## What this task involves
Any image found in the entries is to be skipped; the rest is returned word for word.

## Extracted information
———

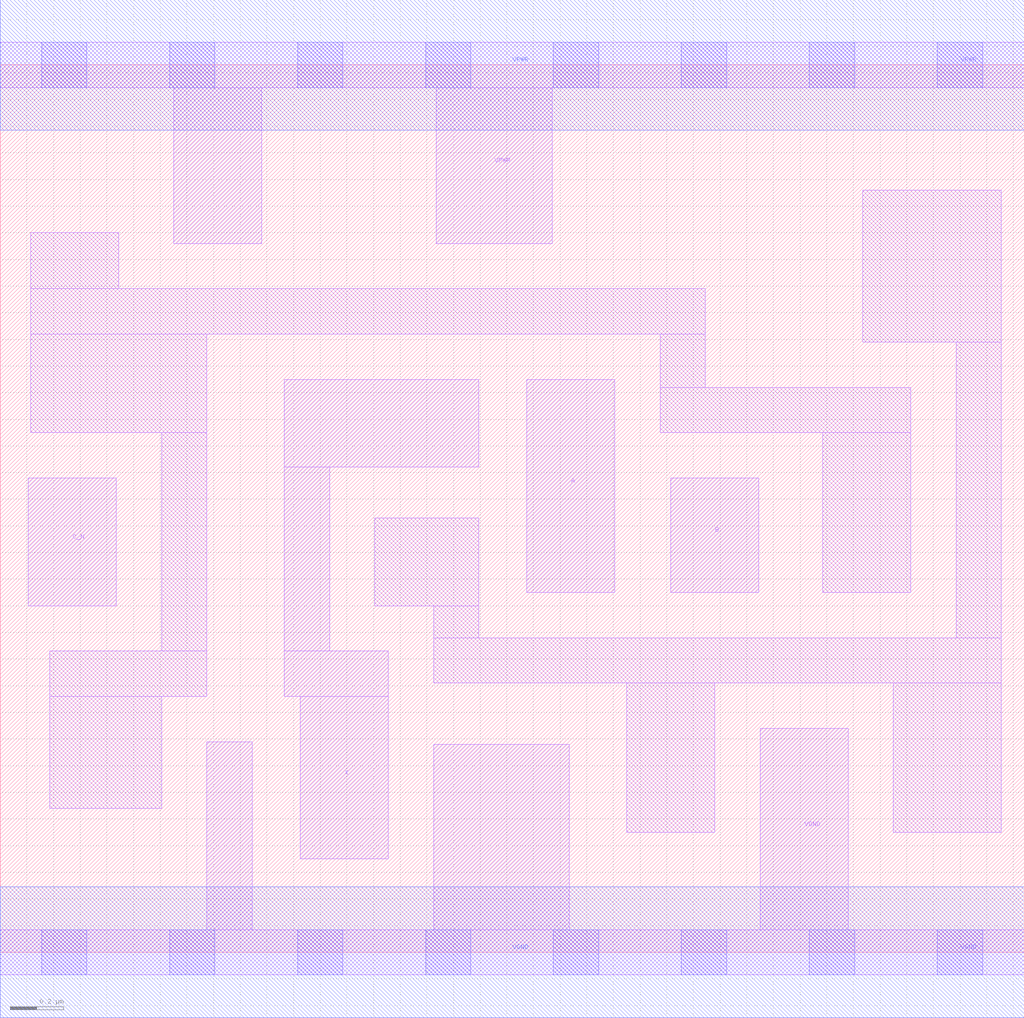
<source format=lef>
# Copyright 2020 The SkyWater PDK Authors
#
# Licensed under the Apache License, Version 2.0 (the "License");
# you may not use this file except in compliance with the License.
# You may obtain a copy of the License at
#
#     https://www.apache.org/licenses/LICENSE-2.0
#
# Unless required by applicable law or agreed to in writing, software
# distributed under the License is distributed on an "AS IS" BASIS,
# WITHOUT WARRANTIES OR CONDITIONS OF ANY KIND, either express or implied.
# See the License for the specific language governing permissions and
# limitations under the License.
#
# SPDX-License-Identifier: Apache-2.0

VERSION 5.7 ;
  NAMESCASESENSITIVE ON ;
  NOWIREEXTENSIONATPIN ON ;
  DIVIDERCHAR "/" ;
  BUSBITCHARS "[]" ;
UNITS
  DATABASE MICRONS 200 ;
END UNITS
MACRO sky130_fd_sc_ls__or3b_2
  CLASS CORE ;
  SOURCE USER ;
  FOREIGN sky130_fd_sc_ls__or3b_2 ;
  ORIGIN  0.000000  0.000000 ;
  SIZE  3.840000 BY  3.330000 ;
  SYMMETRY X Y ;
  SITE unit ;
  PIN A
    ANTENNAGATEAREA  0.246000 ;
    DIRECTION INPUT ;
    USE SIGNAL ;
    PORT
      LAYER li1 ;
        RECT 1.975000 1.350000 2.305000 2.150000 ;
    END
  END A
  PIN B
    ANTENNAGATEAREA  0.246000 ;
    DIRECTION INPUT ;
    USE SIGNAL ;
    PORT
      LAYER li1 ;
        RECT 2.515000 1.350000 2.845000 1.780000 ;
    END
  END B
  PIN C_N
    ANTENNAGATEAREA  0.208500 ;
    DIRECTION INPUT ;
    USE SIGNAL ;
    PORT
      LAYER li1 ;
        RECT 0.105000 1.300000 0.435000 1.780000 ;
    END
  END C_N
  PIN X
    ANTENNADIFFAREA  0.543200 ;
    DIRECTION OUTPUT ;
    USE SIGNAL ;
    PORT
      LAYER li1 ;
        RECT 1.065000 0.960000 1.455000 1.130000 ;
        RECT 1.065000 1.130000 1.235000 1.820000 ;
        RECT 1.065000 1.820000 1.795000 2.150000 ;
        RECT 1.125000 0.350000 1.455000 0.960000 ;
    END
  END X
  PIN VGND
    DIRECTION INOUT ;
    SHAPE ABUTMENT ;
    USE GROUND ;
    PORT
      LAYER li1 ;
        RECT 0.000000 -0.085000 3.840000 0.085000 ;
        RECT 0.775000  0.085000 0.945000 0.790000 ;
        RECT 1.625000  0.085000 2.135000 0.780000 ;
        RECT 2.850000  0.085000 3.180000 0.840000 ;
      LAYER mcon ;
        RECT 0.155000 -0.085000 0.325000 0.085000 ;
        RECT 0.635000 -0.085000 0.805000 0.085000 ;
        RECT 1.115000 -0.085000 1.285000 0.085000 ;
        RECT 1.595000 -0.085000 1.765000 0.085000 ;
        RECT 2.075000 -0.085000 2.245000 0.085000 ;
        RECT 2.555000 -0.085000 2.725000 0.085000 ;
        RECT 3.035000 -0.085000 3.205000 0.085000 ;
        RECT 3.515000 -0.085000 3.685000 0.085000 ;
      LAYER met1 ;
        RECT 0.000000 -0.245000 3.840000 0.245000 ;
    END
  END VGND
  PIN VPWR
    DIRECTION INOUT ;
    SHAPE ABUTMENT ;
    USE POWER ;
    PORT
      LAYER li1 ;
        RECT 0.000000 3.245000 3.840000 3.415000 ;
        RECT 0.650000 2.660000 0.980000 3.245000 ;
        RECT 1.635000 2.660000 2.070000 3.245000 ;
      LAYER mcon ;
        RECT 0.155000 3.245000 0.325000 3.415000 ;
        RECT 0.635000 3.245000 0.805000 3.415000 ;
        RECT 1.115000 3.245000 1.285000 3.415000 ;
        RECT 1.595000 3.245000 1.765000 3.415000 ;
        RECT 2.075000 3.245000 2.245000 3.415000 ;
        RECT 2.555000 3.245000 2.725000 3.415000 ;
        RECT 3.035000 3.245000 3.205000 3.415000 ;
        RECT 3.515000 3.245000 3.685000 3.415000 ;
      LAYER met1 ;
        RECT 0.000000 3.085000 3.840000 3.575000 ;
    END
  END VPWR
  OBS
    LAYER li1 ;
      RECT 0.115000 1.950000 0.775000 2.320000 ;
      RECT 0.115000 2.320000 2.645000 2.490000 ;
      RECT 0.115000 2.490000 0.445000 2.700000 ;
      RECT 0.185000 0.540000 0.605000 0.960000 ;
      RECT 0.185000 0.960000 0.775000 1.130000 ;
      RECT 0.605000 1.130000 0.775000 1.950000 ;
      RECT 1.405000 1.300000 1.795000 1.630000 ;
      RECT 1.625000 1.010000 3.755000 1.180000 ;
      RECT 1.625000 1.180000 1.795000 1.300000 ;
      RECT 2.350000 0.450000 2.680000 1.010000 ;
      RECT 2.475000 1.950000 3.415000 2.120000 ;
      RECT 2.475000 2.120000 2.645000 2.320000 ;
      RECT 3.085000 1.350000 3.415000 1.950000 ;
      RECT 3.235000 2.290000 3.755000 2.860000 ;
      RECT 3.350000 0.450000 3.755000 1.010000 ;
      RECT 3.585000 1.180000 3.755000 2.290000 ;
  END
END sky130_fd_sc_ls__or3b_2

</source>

———

## Result below
<source format=lef>
# Copyright 2020 The SkyWater PDK Authors
#
# Licensed under the Apache License, Version 2.0 (the "License");
# you may not use this file except in compliance with the License.
# You may obtain a copy of the License at
#
#     https://www.apache.org/licenses/LICENSE-2.0
#
# Unless required by applicable law or agreed to in writing, software
# distributed under the License is distributed on an "AS IS" BASIS,
# WITHOUT WARRANTIES OR CONDITIONS OF ANY KIND, either express or implied.
# See the License for the specific language governing permissions and
# limitations under the License.
#
# SPDX-License-Identifier: Apache-2.0

VERSION 5.7 ;
  NAMESCASESENSITIVE ON ;
  NOWIREEXTENSIONATPIN ON ;
  DIVIDERCHAR "/" ;
  BUSBITCHARS "[]" ;
UNITS
  DATABASE MICRONS 200 ;
END UNITS
MACRO sky130_fd_sc_ls__or3b_2
  CLASS CORE ;
  SOURCE USER ;
  FOREIGN sky130_fd_sc_ls__or3b_2 ;
  ORIGIN  0.000000  0.000000 ;
  SIZE  3.840000 BY  3.330000 ;
  SYMMETRY X Y ;
  SITE unit ;
  PIN A
    ANTENNAGATEAREA  0.246000 ;
    DIRECTION INPUT ;
    USE SIGNAL ;
    PORT
      LAYER li1 ;
        RECT 1.975000 1.350000 2.305000 2.150000 ;
    END
  END A
  PIN B
    ANTENNAGATEAREA  0.246000 ;
    DIRECTION INPUT ;
    USE SIGNAL ;
    PORT
      LAYER li1 ;
        RECT 2.515000 1.350000 2.845000 1.780000 ;
    END
  END B
  PIN C_N
    ANTENNAGATEAREA  0.208500 ;
    DIRECTION INPUT ;
    USE SIGNAL ;
    PORT
      LAYER li1 ;
        RECT 0.105000 1.300000 0.435000 1.780000 ;
    END
  END C_N
  PIN X
    ANTENNADIFFAREA  0.543200 ;
    DIRECTION OUTPUT ;
    USE SIGNAL ;
    PORT
      LAYER li1 ;
        RECT 1.065000 0.960000 1.455000 1.130000 ;
        RECT 1.065000 1.130000 1.235000 1.820000 ;
        RECT 1.065000 1.820000 1.795000 2.150000 ;
        RECT 1.125000 0.350000 1.455000 0.960000 ;
    END
  END X
  PIN VGND
    DIRECTION INOUT ;
    SHAPE ABUTMENT ;
    USE GROUND ;
    PORT
      LAYER li1 ;
        RECT 0.000000 -0.085000 3.840000 0.085000 ;
        RECT 0.775000  0.085000 0.945000 0.790000 ;
        RECT 1.625000  0.085000 2.135000 0.780000 ;
        RECT 2.850000  0.085000 3.180000 0.840000 ;
      LAYER mcon ;
        RECT 0.155000 -0.085000 0.325000 0.085000 ;
        RECT 0.635000 -0.085000 0.805000 0.085000 ;
        RECT 1.115000 -0.085000 1.285000 0.085000 ;
        RECT 1.595000 -0.085000 1.765000 0.085000 ;
        RECT 2.075000 -0.085000 2.245000 0.085000 ;
        RECT 2.555000 -0.085000 2.725000 0.085000 ;
        RECT 3.035000 -0.085000 3.205000 0.085000 ;
        RECT 3.515000 -0.085000 3.685000 0.085000 ;
      LAYER met1 ;
        RECT 0.000000 -0.245000 3.840000 0.245000 ;
    END
  END VGND
  PIN VPWR
    DIRECTION INOUT ;
    SHAPE ABUTMENT ;
    USE POWER ;
    PORT
      LAYER li1 ;
        RECT 0.000000 3.245000 3.840000 3.415000 ;
        RECT 0.650000 2.660000 0.980000 3.245000 ;
        RECT 1.635000 2.660000 2.070000 3.245000 ;
      LAYER mcon ;
        RECT 0.155000 3.245000 0.325000 3.415000 ;
        RECT 0.635000 3.245000 0.805000 3.415000 ;
        RECT 1.115000 3.245000 1.285000 3.415000 ;
        RECT 1.595000 3.245000 1.765000 3.415000 ;
        RECT 2.075000 3.245000 2.245000 3.415000 ;
        RECT 2.555000 3.245000 2.725000 3.415000 ;
        RECT 3.035000 3.245000 3.205000 3.415000 ;
        RECT 3.515000 3.245000 3.685000 3.415000 ;
      LAYER met1 ;
        RECT 0.000000 3.085000 3.840000 3.575000 ;
    END
  END VPWR
  OBS
    LAYER li1 ;
      RECT 0.115000 1.950000 0.775000 2.320000 ;
      RECT 0.115000 2.320000 2.645000 2.490000 ;
      RECT 0.115000 2.490000 0.445000 2.700000 ;
      RECT 0.185000 0.540000 0.605000 0.960000 ;
      RECT 0.185000 0.960000 0.775000 1.130000 ;
      RECT 0.605000 1.130000 0.775000 1.950000 ;
      RECT 1.405000 1.300000 1.795000 1.630000 ;
      RECT 1.625000 1.010000 3.755000 1.180000 ;
      RECT 1.625000 1.180000 1.795000 1.300000 ;
      RECT 2.350000 0.450000 2.680000 1.010000 ;
      RECT 2.475000 1.950000 3.415000 2.120000 ;
      RECT 2.475000 2.120000 2.645000 2.320000 ;
      RECT 3.085000 1.350000 3.415000 1.950000 ;
      RECT 3.235000 2.290000 3.755000 2.860000 ;
      RECT 3.350000 0.450000 3.755000 1.010000 ;
      RECT 3.585000 1.180000 3.755000 2.290000 ;
  END
END sky130_fd_sc_ls__or3b_2

</source>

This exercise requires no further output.